Your report is not quantitative, just saying "slow", and with "hang" you
didn't say how long you waited (or if other file accesses were ok in
that time frame). But I'm pretty sure you're not complaining about
opening a dataset taking 350 ms to fetch and another second to process.
> What we are looking for
>
> * Are there known QGIS settings, data formats, provider options, or project configurations that can cause heavy file
> locking / long blocking I/O over network storage?
> * Any recommended best practices for running QGIS in a VDI/remote desktop setup with data stored on network file shares
> (Azure Files), especially regarding caching, temp directories, or avoiding certain workflows?
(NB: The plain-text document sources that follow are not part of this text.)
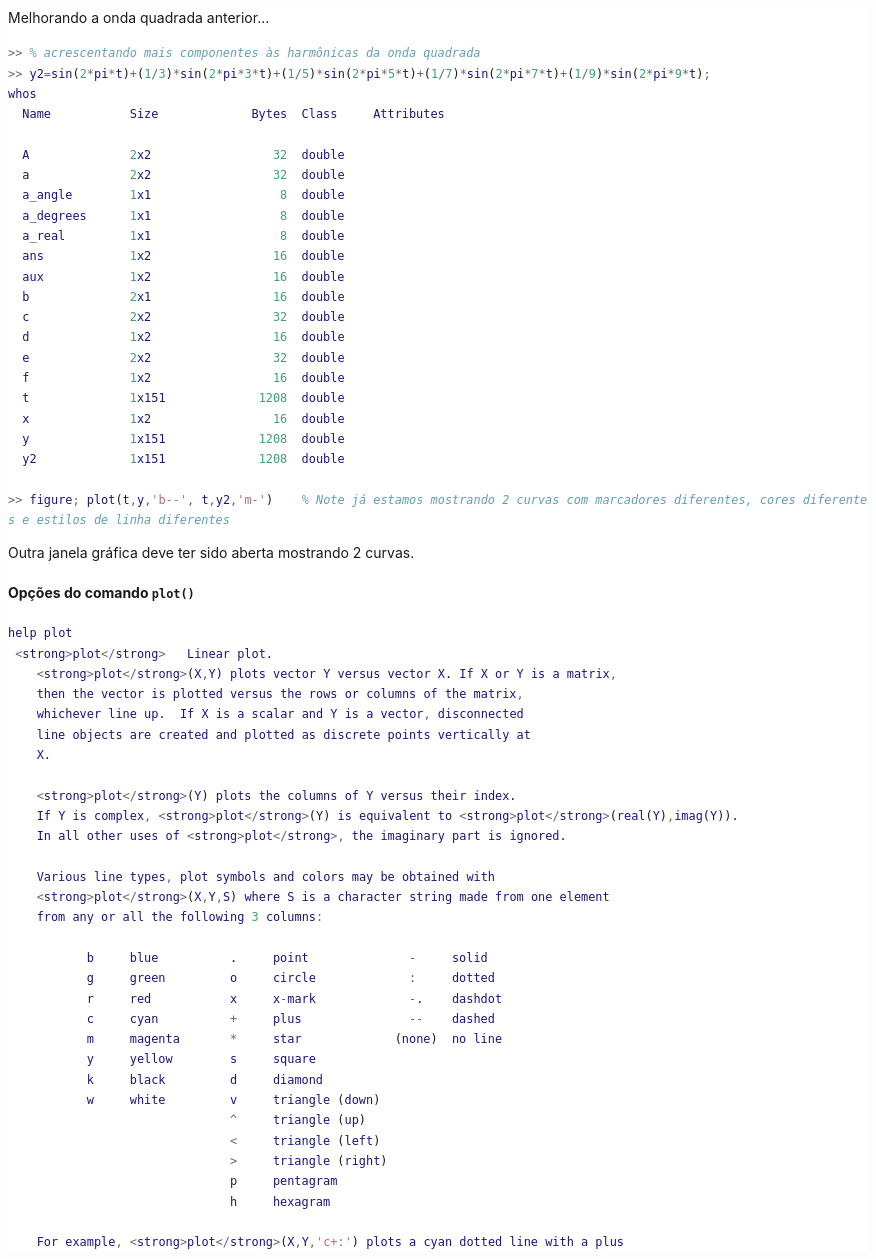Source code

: Melhorando a onda quadrada anterior...

```matlab
>> % acrescentando mais componentes às harmônicas da onda quadrada
>> y2=sin(2*pi*t)+(1/3)*sin(2*pi*3*t)+(1/5)*sin(2*pi*5*t)+(1/7)*sin(2*pi*7*t)+(1/9)*sin(2*pi*9*t);
whos
  Name           Size             Bytes  Class     Attributes

  A              2x2                 32  double              
  a              2x2                 32  double              
  a_angle        1x1                  8  double              
  a_degrees      1x1                  8  double              
  a_real         1x1                  8  double              
  ans            1x2                 16  double              
  aux            1x2                 16  double              
  b              2x1                 16  double              
  c              2x2                 32  double              
  d              1x2                 16  double              
  e              2x2                 32  double              
  f              1x2                 16  double              
  t              1x151             1208  double              
  x              1x2                 16  double              
  y              1x151             1208  double              
  y2             1x151             1208  double              

>> figure; plot(t,y,'b--', t,y2,'m-')    % Note já estamos mostrando 2 curvas com marcadores diferentes, cores diferentes e estilos de linha diferentes
```

Outra janela gráfica deve ter sido aberta mostrando 2 curvas.

#### Opções do comando `plot()`

```matlab
help plot
 <strong>plot</strong>   Linear plot. 
    <strong>plot</strong>(X,Y) plots vector Y versus vector X. If X or Y is a matrix,
    then the vector is plotted versus the rows or columns of the matrix,
    whichever line up.  If X is a scalar and Y is a vector, disconnected
    line objects are created and plotted as discrete points vertically at
    X.

    <strong>plot</strong>(Y) plots the columns of Y versus their index.
    If Y is complex, <strong>plot</strong>(Y) is equivalent to <strong>plot</strong>(real(Y),imag(Y)).
    In all other uses of <strong>plot</strong>, the imaginary part is ignored.
     
    Various line types, plot symbols and colors may be obtained with
    <strong>plot</strong>(X,Y,S) where S is a character string made from one element
    from any or all the following 3 columns:
     
           b     blue          .     point              -     solid
           g     green         o     circle             :     dotted
           r     red           x     x-mark             -.    dashdot 
           c     cyan          +     plus               --    dashed   
           m     magenta       *     star             (none)  no line
           y     yellow        s     square
           k     black         d     diamond
           w     white         v     triangle (down)
                               ^     triangle (up)
                               <     triangle (left)
                               >     triangle (right)
                               p     pentagram
                               h     hexagram
                          
    For example, <strong>plot</strong>(X,Y,'c+:') plots a cyan dotted line with a plus 
```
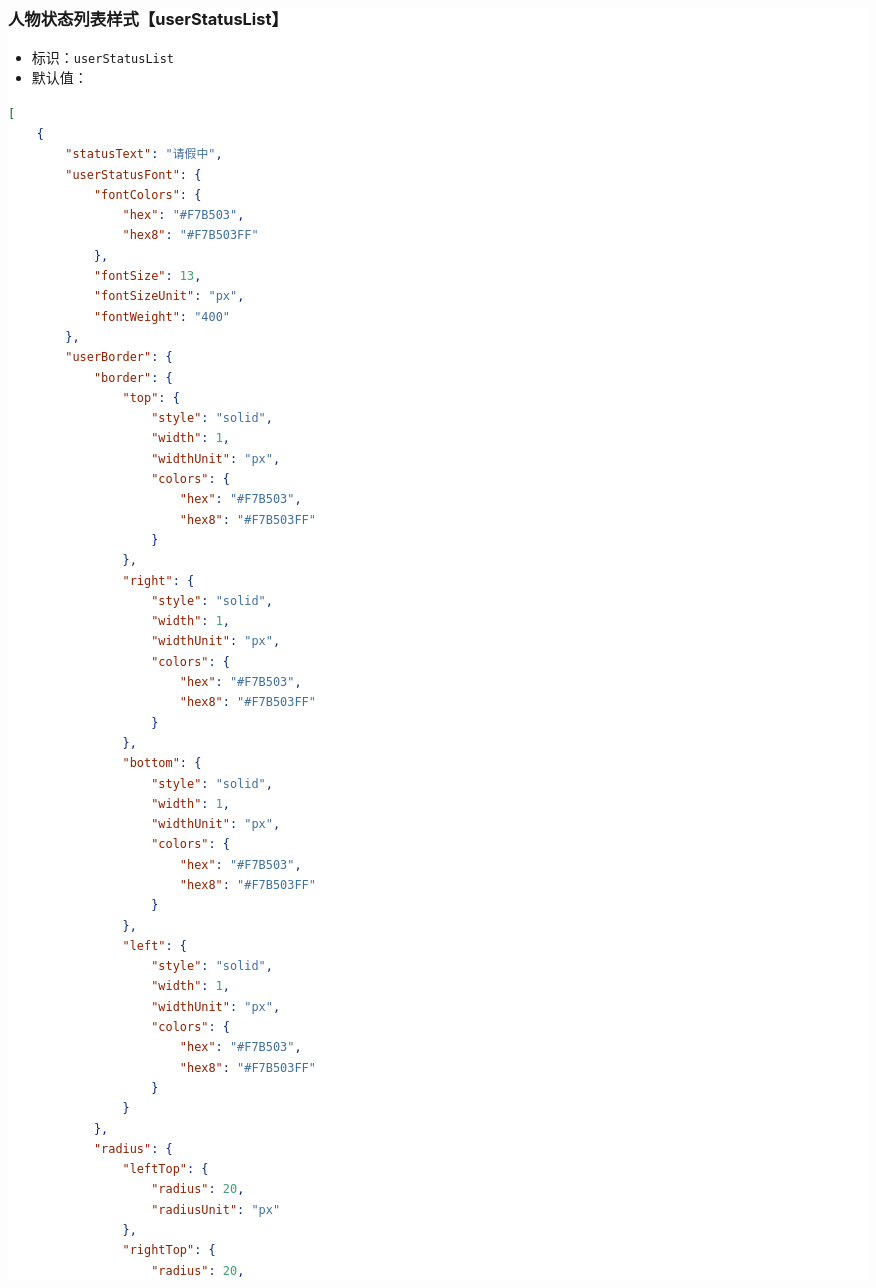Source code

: ### 人物状态列表样式【userStatusList】

- 标识：`userStatusList`
- 默认值：
```json
[
    {
        "statusText": "请假中",
        "userStatusFont": {
            "fontColors": {
                "hex": "#F7B503",
                "hex8": "#F7B503FF"
            },
            "fontSize": 13,
            "fontSizeUnit": "px",
            "fontWeight": "400"
        },
        "userBorder": {
            "border": {
                "top": {
                    "style": "solid",
                    "width": 1,
                    "widthUnit": "px",
                    "colors": {
                        "hex": "#F7B503",
                        "hex8": "#F7B503FF"
                    }
                },
                "right": {
                    "style": "solid",
                    "width": 1,
                    "widthUnit": "px",
                    "colors": {
                        "hex": "#F7B503",
                        "hex8": "#F7B503FF"
                    }
                },
                "bottom": {
                    "style": "solid",
                    "width": 1,
                    "widthUnit": "px",
                    "colors": {
                        "hex": "#F7B503",
                        "hex8": "#F7B503FF"
                    }
                },
                "left": {
                    "style": "solid",
                    "width": 1,
                    "widthUnit": "px",
                    "colors": {
                        "hex": "#F7B503",
                        "hex8": "#F7B503FF"
                    }
                }
            },
            "radius": {
                "leftTop": {
                    "radius": 20,
                    "radiusUnit": "px"
                },
                "rightTop": {
                    "radius": 20,
```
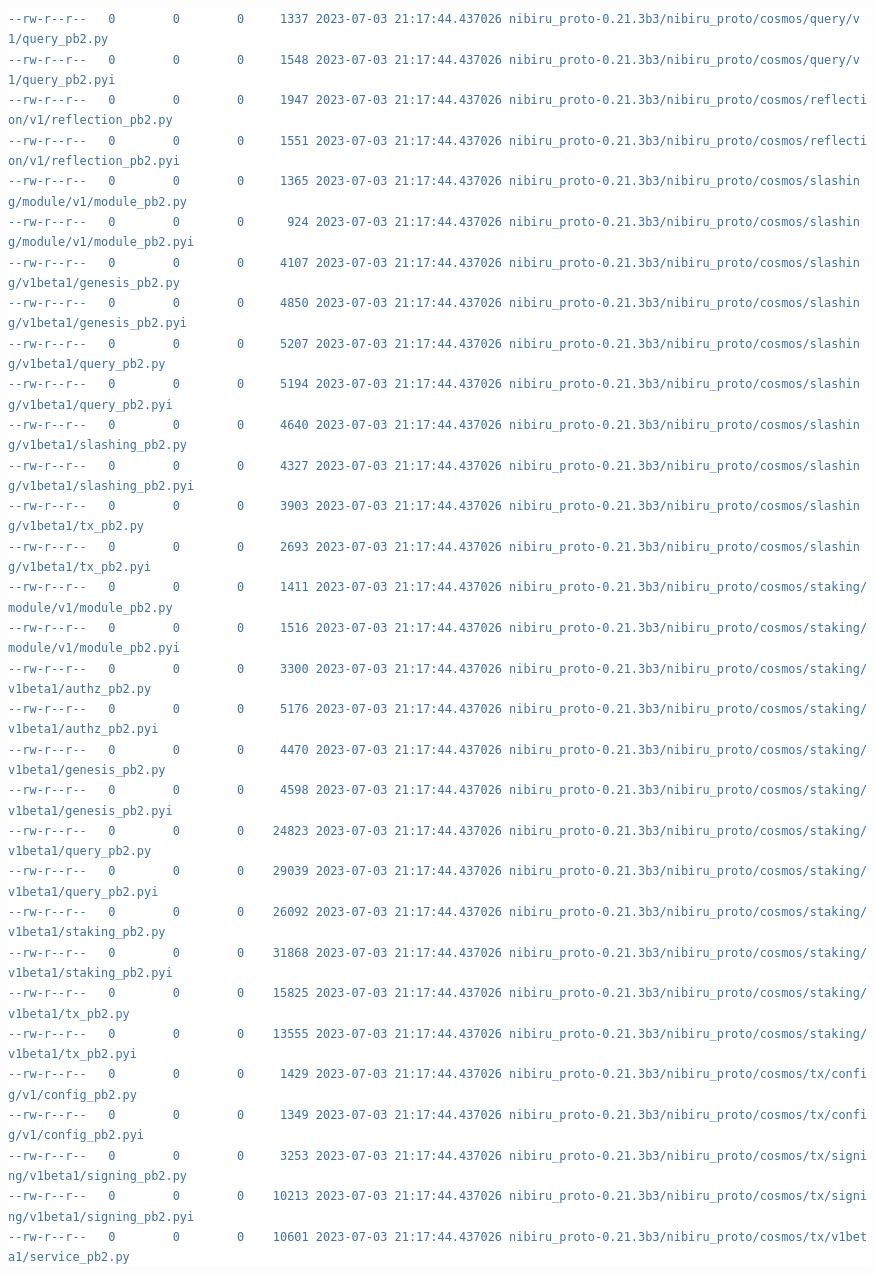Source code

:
 ```diff
--rw-r--r--   0        0        0     1337 2023-07-03 21:17:44.437026 nibiru_proto-0.21.3b3/nibiru_proto/cosmos/query/v1/query_pb2.py
--rw-r--r--   0        0        0     1548 2023-07-03 21:17:44.437026 nibiru_proto-0.21.3b3/nibiru_proto/cosmos/query/v1/query_pb2.pyi
--rw-r--r--   0        0        0     1947 2023-07-03 21:17:44.437026 nibiru_proto-0.21.3b3/nibiru_proto/cosmos/reflection/v1/reflection_pb2.py
--rw-r--r--   0        0        0     1551 2023-07-03 21:17:44.437026 nibiru_proto-0.21.3b3/nibiru_proto/cosmos/reflection/v1/reflection_pb2.pyi
--rw-r--r--   0        0        0     1365 2023-07-03 21:17:44.437026 nibiru_proto-0.21.3b3/nibiru_proto/cosmos/slashing/module/v1/module_pb2.py
--rw-r--r--   0        0        0      924 2023-07-03 21:17:44.437026 nibiru_proto-0.21.3b3/nibiru_proto/cosmos/slashing/module/v1/module_pb2.pyi
--rw-r--r--   0        0        0     4107 2023-07-03 21:17:44.437026 nibiru_proto-0.21.3b3/nibiru_proto/cosmos/slashing/v1beta1/genesis_pb2.py
--rw-r--r--   0        0        0     4850 2023-07-03 21:17:44.437026 nibiru_proto-0.21.3b3/nibiru_proto/cosmos/slashing/v1beta1/genesis_pb2.pyi
--rw-r--r--   0        0        0     5207 2023-07-03 21:17:44.437026 nibiru_proto-0.21.3b3/nibiru_proto/cosmos/slashing/v1beta1/query_pb2.py
--rw-r--r--   0        0        0     5194 2023-07-03 21:17:44.437026 nibiru_proto-0.21.3b3/nibiru_proto/cosmos/slashing/v1beta1/query_pb2.pyi
--rw-r--r--   0        0        0     4640 2023-07-03 21:17:44.437026 nibiru_proto-0.21.3b3/nibiru_proto/cosmos/slashing/v1beta1/slashing_pb2.py
--rw-r--r--   0        0        0     4327 2023-07-03 21:17:44.437026 nibiru_proto-0.21.3b3/nibiru_proto/cosmos/slashing/v1beta1/slashing_pb2.pyi
--rw-r--r--   0        0        0     3903 2023-07-03 21:17:44.437026 nibiru_proto-0.21.3b3/nibiru_proto/cosmos/slashing/v1beta1/tx_pb2.py
--rw-r--r--   0        0        0     2693 2023-07-03 21:17:44.437026 nibiru_proto-0.21.3b3/nibiru_proto/cosmos/slashing/v1beta1/tx_pb2.pyi
--rw-r--r--   0        0        0     1411 2023-07-03 21:17:44.437026 nibiru_proto-0.21.3b3/nibiru_proto/cosmos/staking/module/v1/module_pb2.py
--rw-r--r--   0        0        0     1516 2023-07-03 21:17:44.437026 nibiru_proto-0.21.3b3/nibiru_proto/cosmos/staking/module/v1/module_pb2.pyi
--rw-r--r--   0        0        0     3300 2023-07-03 21:17:44.437026 nibiru_proto-0.21.3b3/nibiru_proto/cosmos/staking/v1beta1/authz_pb2.py
--rw-r--r--   0        0        0     5176 2023-07-03 21:17:44.437026 nibiru_proto-0.21.3b3/nibiru_proto/cosmos/staking/v1beta1/authz_pb2.pyi
--rw-r--r--   0        0        0     4470 2023-07-03 21:17:44.437026 nibiru_proto-0.21.3b3/nibiru_proto/cosmos/staking/v1beta1/genesis_pb2.py
--rw-r--r--   0        0        0     4598 2023-07-03 21:17:44.437026 nibiru_proto-0.21.3b3/nibiru_proto/cosmos/staking/v1beta1/genesis_pb2.pyi
--rw-r--r--   0        0        0    24823 2023-07-03 21:17:44.437026 nibiru_proto-0.21.3b3/nibiru_proto/cosmos/staking/v1beta1/query_pb2.py
--rw-r--r--   0        0        0    29039 2023-07-03 21:17:44.437026 nibiru_proto-0.21.3b3/nibiru_proto/cosmos/staking/v1beta1/query_pb2.pyi
--rw-r--r--   0        0        0    26092 2023-07-03 21:17:44.437026 nibiru_proto-0.21.3b3/nibiru_proto/cosmos/staking/v1beta1/staking_pb2.py
--rw-r--r--   0        0        0    31868 2023-07-03 21:17:44.437026 nibiru_proto-0.21.3b3/nibiru_proto/cosmos/staking/v1beta1/staking_pb2.pyi
--rw-r--r--   0        0        0    15825 2023-07-03 21:17:44.437026 nibiru_proto-0.21.3b3/nibiru_proto/cosmos/staking/v1beta1/tx_pb2.py
--rw-r--r--   0        0        0    13555 2023-07-03 21:17:44.437026 nibiru_proto-0.21.3b3/nibiru_proto/cosmos/staking/v1beta1/tx_pb2.pyi
--rw-r--r--   0        0        0     1429 2023-07-03 21:17:44.437026 nibiru_proto-0.21.3b3/nibiru_proto/cosmos/tx/config/v1/config_pb2.py
--rw-r--r--   0        0        0     1349 2023-07-03 21:17:44.437026 nibiru_proto-0.21.3b3/nibiru_proto/cosmos/tx/config/v1/config_pb2.pyi
--rw-r--r--   0        0        0     3253 2023-07-03 21:17:44.437026 nibiru_proto-0.21.3b3/nibiru_proto/cosmos/tx/signing/v1beta1/signing_pb2.py
--rw-r--r--   0        0        0    10213 2023-07-03 21:17:44.437026 nibiru_proto-0.21.3b3/nibiru_proto/cosmos/tx/signing/v1beta1/signing_pb2.pyi
--rw-r--r--   0        0        0    10601 2023-07-03 21:17:44.437026 nibiru_proto-0.21.3b3/nibiru_proto/cosmos/tx/v1beta1/service_pb2.py
```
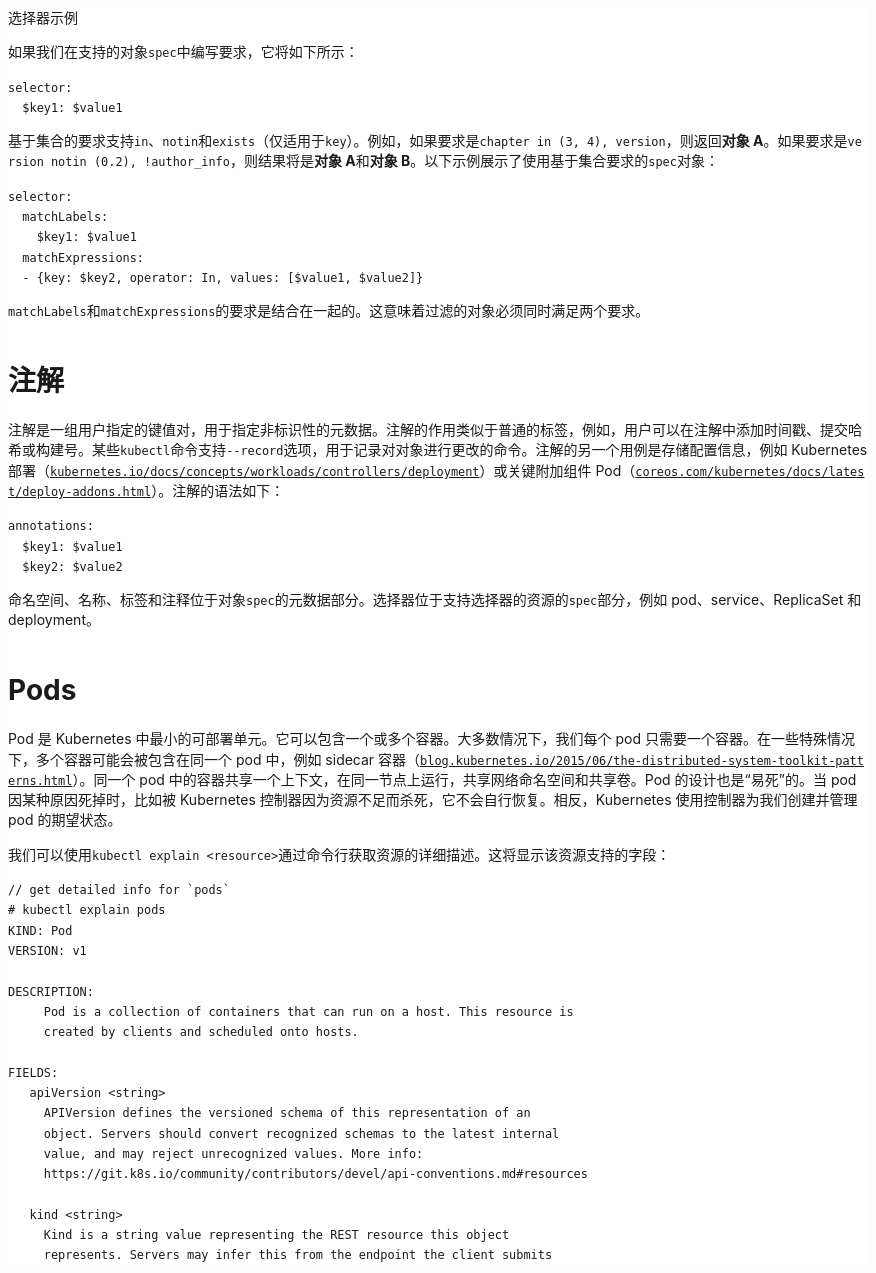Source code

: 选择器示例

如果我们在支持的对象`spec`中编写要求，它将如下所示：

```
selector:
  $key1: $value1
```

基于集合的要求支持`in`、`notin`和`exists`（仅适用于`key`）。例如，如果要求是`chapter in (3, 4), version`，则返回**对象 A**。如果要求是`version notin (0.2), !author_info`，则结果将是**对象 A**和**对象 B**。以下示例展示了使用基于集合要求的`spec`对象：

```
selector:
  matchLabels:
    $key1: $value1
  matchExpressions:
  - {key: $key2, operator: In, values: [$value1, $value2]}
```

`matchLabels`和`matchExpressions`的要求是结合在一起的。这意味着过滤的对象必须同时满足两个要求。

# 注解

注解是一组用户指定的键值对，用于指定非标识性的元数据。注解的作用类似于普通的标签，例如，用户可以在注解中添加时间戳、提交哈希或构建号。某些`kubectl`命令支持`--record`选项，用于记录对对象进行更改的命令。注解的另一个用例是存储配置信息，例如 Kubernetes 部署（[`kubernetes.io/docs/concepts/workloads/controllers/deployment`](https://kubernetes.io/docs/concepts/workloads/controllers/deployment)）或关键附加组件 Pod（[`coreos.com/kubernetes/docs/latest/deploy-addons.html`](https://coreos.com/kubernetes/docs/latest/deploy-addons.html)）。注解的语法如下：

```
annotations:
  $key1: $value1
  $key2: $value2
```

命名空间、名称、标签和注释位于对象`spec`的元数据部分。选择器位于支持选择器的资源的`spec`部分，例如 pod、service、ReplicaSet 和 deployment。

# Pods

Pod 是 Kubernetes 中最小的可部署单元。它可以包含一个或多个容器。大多数情况下，我们每个 pod 只需要一个容器。在一些特殊情况下，多个容器可能会被包含在同一个 pod 中，例如 sidecar 容器（[`blog.kubernetes.io/2015/06/the-distributed-system-toolkit-patterns.html`](http://blog.kubernetes.io/2015/06/the-distributed-system-toolkit-patterns.html)）。同一个 pod 中的容器共享一个上下文，在同一节点上运行，共享网络命名空间和共享卷。Pod 的设计也是“易死”的。当 pod 因某种原因死掉时，比如被 Kubernetes 控制器因为资源不足而杀死，它不会自行恢复。相反，Kubernetes 使用控制器为我们创建并管理 pod 的期望状态。

我们可以使用`kubectl explain <resource>`通过命令行获取资源的详细描述。这将显示该资源支持的字段：

```
// get detailed info for `pods`
# kubectl explain pods
KIND: Pod
VERSION: v1

DESCRIPTION:
     Pod is a collection of containers that can run on a host. This resource is
     created by clients and scheduled onto hosts.

FIELDS:
   apiVersion <string>
     APIVersion defines the versioned schema of this representation of an
     object. Servers should convert recognized schemas to the latest internal
     value, and may reject unrecognized values. More info:
     https://git.k8s.io/community/contributors/devel/api-conventions.md#resources

   kind <string>
     Kind is a string value representing the REST resource this object
     represents. Servers may infer this from the endpoint the client submits
```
> * Any logging or diagnostics you recommend (QGIS logs, GDAL/OGR debug options, crash dump locations) that would help
> narrow down whether this is QGIS-related vs storage/SMB/locking/latency?
Best practice is not to store data over CIFS. I would suggest using
postgresql/postgis instead.
Overall, you seem to be having a network filesystem problem. Many
people use QGIS over CIFS and have only the moderate trouble of not
having reasonable multi-user access. That isn't a proof that there
isn't a qgis problem, but it's a clue.
It seems obvious that you should be running fileystem tests and
benchmarks on the infrastructure without qgis, and only when that seems
to have great performance worry about qgis. With desktops and servers
all in the same cloud region, performance should be excellent.
To help others (as you are asking for peer help within a community),
please post the results of benchmarks, and the eventual resolution.